@Informateur.info- Une dizaine de personnalités dont l’ex-Chef de l’Etat, Blaise Compaoré, sont renvoyées devant la juridiction de jugement pour répondre des accusations portées contre elles dans le cadre du dossier de l’assassinat de Thomas Sankara, ex-président du Faso (1983-1987).

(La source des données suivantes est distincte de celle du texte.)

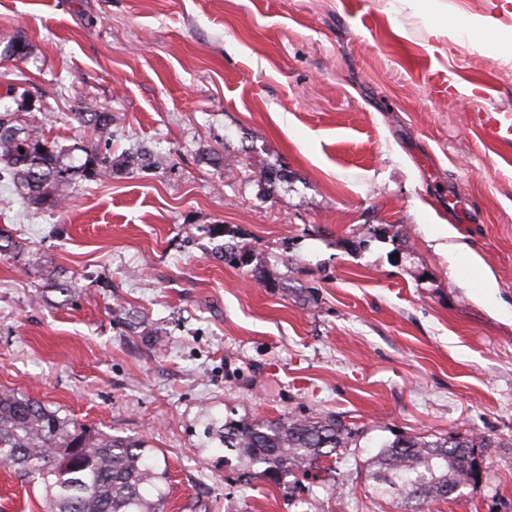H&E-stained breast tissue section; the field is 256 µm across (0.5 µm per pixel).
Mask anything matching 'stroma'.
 Listing matches in <instances>:
<instances>
[{
    "instance_id": "35a3bbf8",
    "label": "stroma",
    "mask_w": 512,
    "mask_h": 512,
    "mask_svg": "<svg viewBox=\"0 0 512 512\" xmlns=\"http://www.w3.org/2000/svg\"><path fill=\"white\" fill-rule=\"evenodd\" d=\"M442 2L512 28V0ZM2 37L0 110L76 171L55 206L0 182V390L149 440L165 512H398L366 470L397 431L495 442L424 512H512V141L476 119L512 113V50L402 0H0ZM328 411L366 430L332 485L204 434ZM0 512L42 486L0 466Z\"/></svg>"
}]
</instances>
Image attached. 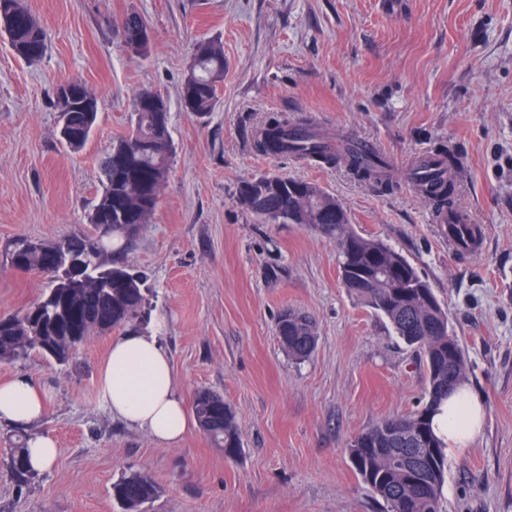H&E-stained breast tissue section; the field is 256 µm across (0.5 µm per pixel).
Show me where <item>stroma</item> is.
Returning <instances> with one entry per match:
<instances>
[{"label": "stroma", "instance_id": "obj_1", "mask_svg": "<svg viewBox=\"0 0 512 512\" xmlns=\"http://www.w3.org/2000/svg\"><path fill=\"white\" fill-rule=\"evenodd\" d=\"M47 35L27 62L0 32V315L31 305L47 279L11 267L15 238L88 229L100 163L133 122L142 88L167 102L174 155L150 224L128 242L145 277L136 321L162 342L178 392L223 396L242 439L225 458L200 428L158 444L112 415L97 376L112 335L91 337L67 364L38 354L0 362L24 377L44 416L0 423V512H119L112 484L144 469L159 487L148 512H384L349 446L381 420L416 413L427 369L417 348L341 283L335 241L311 225L264 224L239 186L271 173L318 184L353 229L401 252L428 280L462 342L467 383L485 401L481 431L447 449L442 512H512V0H26ZM151 30L146 55L115 31L129 14ZM224 48V82L203 119L180 92L196 43ZM78 78L100 97L85 147L60 141L53 91ZM274 116L310 117L376 143L397 179L385 190L344 165L258 154ZM457 161L454 208L483 225L457 253L411 181L420 153ZM309 313L317 346L293 360L276 325ZM54 439L57 458L26 485L7 467L16 432Z\"/></svg>", "mask_w": 512, "mask_h": 512}]
</instances>
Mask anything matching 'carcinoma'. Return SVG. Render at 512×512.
<instances>
[{"instance_id":"cac0c4a2","label":"carcinoma","mask_w":512,"mask_h":512,"mask_svg":"<svg viewBox=\"0 0 512 512\" xmlns=\"http://www.w3.org/2000/svg\"><path fill=\"white\" fill-rule=\"evenodd\" d=\"M146 22L129 15L118 36L134 43ZM0 30L7 33L15 54L39 60L46 42L38 18L25 0H0ZM195 63L181 89V106L198 118L206 117L218 102L224 78V50L220 43L196 44ZM54 104L70 124L94 127L101 100L76 79L60 81ZM332 137L308 118H274L261 131L255 149L305 160L343 162L362 180L385 190L394 186L389 164L376 157L360 161L351 153L337 154ZM173 153L168 106L155 95L140 103L130 131L112 146L101 165L103 191L88 223L93 235H68L35 242L24 236L8 246L11 265L18 271H38L51 285L21 312L0 316V361H18L35 352L66 364L95 334L125 329L145 302L143 278L124 262L128 238L150 223L166 181ZM417 189L444 206L452 204L454 178L422 179ZM240 202L258 220L269 222L275 210L280 224H313L338 245L341 282L363 305L385 317L407 345L419 349L428 372L427 400L415 414L387 418L360 434L350 444L351 463L362 480L386 505V512H441V489L446 458L443 440L433 431L431 415L448 397V385L465 381L466 363L458 337L449 328L448 312L417 268L399 251L376 238L364 237L349 224L341 202L315 183L279 175H261L239 187ZM281 317L294 322L293 335L280 340L288 356L309 358L316 336L309 316L286 310ZM454 358V380L448 382V355ZM193 412L211 444L227 458L241 451V437L233 411L224 399L202 390ZM27 436L20 435L8 450L7 464L15 481L28 482L35 471L26 457ZM408 448L416 459L430 458L421 467H394L380 448ZM159 487L144 470H129L112 484L120 512H144Z\"/></svg>"}]
</instances>
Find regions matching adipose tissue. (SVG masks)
Returning <instances> with one entry per match:
<instances>
[{"label": "adipose tissue", "instance_id": "1", "mask_svg": "<svg viewBox=\"0 0 512 512\" xmlns=\"http://www.w3.org/2000/svg\"><path fill=\"white\" fill-rule=\"evenodd\" d=\"M164 322L144 333L126 331L114 340L100 366L98 391L113 415L146 431L158 443L179 444L193 428L184 398L160 336ZM44 410L39 389L28 379L0 381V422L24 427ZM485 408L467 385L448 395L433 419L434 430L452 448L467 447L479 432Z\"/></svg>", "mask_w": 512, "mask_h": 512}]
</instances>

Cette décision de la justice militaire du Burkina Faso est diversement interprétée au sein de la communauté burkinabé vivant en Côte d’Ivoire.

Pour Daouda Kaboré, président du mouvement de la société civile, “La voix des sans voix”, c’est une décision “juridico-politique”. Selon lui, “on ne peut pas parler de réconciliation nationale et activer la justice”.

Le président du Faso a fait de la réconciliation nationale plus qu’un thème de campagne, une promesse au peuple burkinabé. Ce qu’il a traduit en acte en créant un ministère d’État en charge de la réconciliation nationale. Comment peut-il favoriser cette réconciliation si des personnes sont poursuivies pour des faits qui datent de plus de trente ans?”, interroge M. Kaboré avant de poursuivre que “ceux qui actionnent, aujourd’hui, la justice étaient avec Blaise Compaoré hier. Comme lui, ils sont, également, comptables des faits reprochés à Blaise”, soutient le président Daouda Kaboré dit Le Barbu qui conclut que “cette décision ne fait pas avancer le pays”.

Le président de la Fédération des associations burkinabè de Côte d’Ivoire (Fedabci), Sia Koudougou ne dit pas le contraire. “Il aurait fallu un geste d’apaisement allant dans le sens de la réconciliation nationale. Cette décision de justice ne favorise pas la réconciliation prônée par les autorités burkinabè. Et c’est regrettable !”, déplore-t-il.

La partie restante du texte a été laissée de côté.